The road to recovery was long and difficult for Miri. He began working out with the Canton team late last season, hoping to be able to play in the state tournament, but he wasn’t healthy enough to get on the field. The muscle atrophy he suffered was difficult to rebuild, which led to intense rehab sessions.
“It took me about nine months to get the muscle back,” he said. “Even when I came back, it took me awhile to get back into it. Even in November, I still wasn’t anywhere near the player I am now.”
It took Miri until late in the spring season with the Michigan Jags to begin to feel like himself again.
“I wasn’t scoring any goals, I was just getting back into the rhythm of the game,” Miri said. “Around May or early June, I really started to get hot again, like how I usually play. I started to get the focus back; I started to get my athleticism back, my speed back. That’s when I really started to make a difference.”
Over the course of the summer Miri competed at various college camps, hoping to catch the eye of Division I coaches who hadn’t seen him play since his sophomore season.

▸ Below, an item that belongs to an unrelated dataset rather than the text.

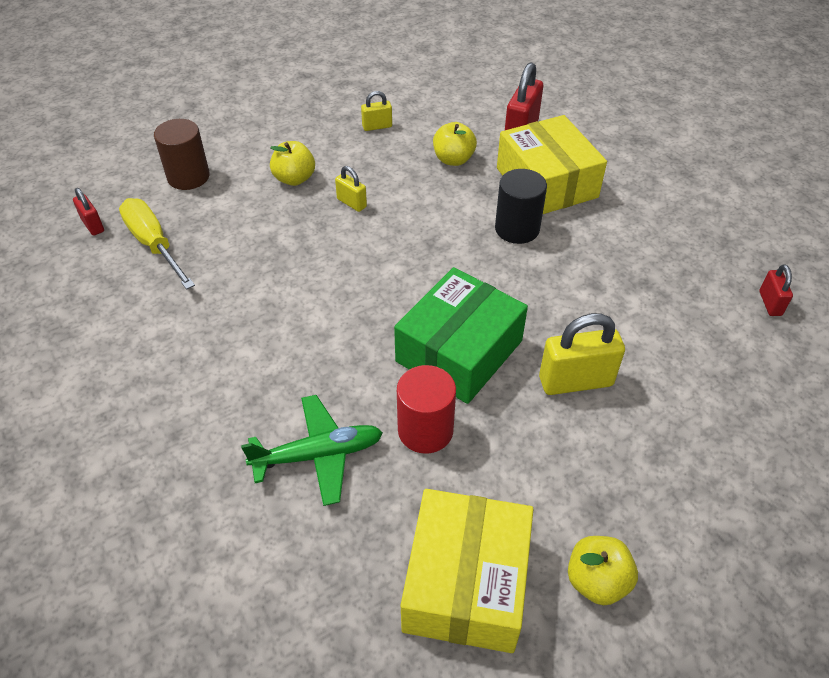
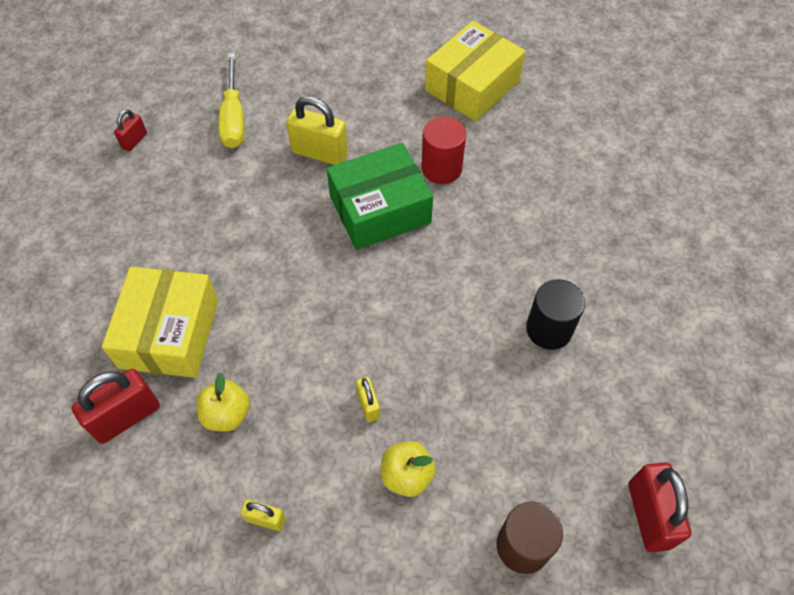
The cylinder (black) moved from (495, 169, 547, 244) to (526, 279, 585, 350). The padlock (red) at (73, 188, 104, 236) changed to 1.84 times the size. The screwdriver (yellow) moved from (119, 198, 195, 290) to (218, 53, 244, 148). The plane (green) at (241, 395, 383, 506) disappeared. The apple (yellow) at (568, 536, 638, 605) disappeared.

Miri also led captains’ practices through the summer and regained his touch on the ball, which makes him lethal around the net.
“He has a very good way of moving off the ball to get in position to receive the ball,” said Zemanski. “Once he’s facing the goal, he’s a very dangerous player.”
Another reason for Miri’s success this fall has been the addition of Alex Spratte, who played academy soccer last fall. Spratte and Miri began playing together for the Jags when they were sophomores and the two have a certain chemistry working for them.
“Every time I look up, he’s always making the run and I follow through with the ball,” Spratte said. “He’s big and strong. He’s good at taking people on and getting the ball across for me to head it in, or if I give him a good ball, he’ll put it away. He’s got a good shot, too.”
That good shot results in a lot of goals, but there is much more to Miri’s scoring than just his powerful kick. Miri knows how to think the game before he plays it.
“I think that’s soccer IQ — how smart you are in the game,” he said. “You have to move off the ball. I know how to get open. If there is a defender on you, you have to know how to escape him to get open. It takes that right moment. Once you get in that right moment, you’ll score that goal.”
Scoring is what Miri does best, but he is still able to dominate a game even when he is marked by an opponent.
“That’s the moment where you have to give the ball to others because they’re wide open,” he said. “If everybody’s coming my way, I play as a decoy and I give the ball to other people.”
Goals are often scarce in key tournament games, but that just makes the game more appealing to Miri.
“You don’t have to keep scoring like in basketball,” he said. “You could have a horrible game, but as long as you find that one piece of magic and get that one goal, that’s all that matters and that’s the game right there.”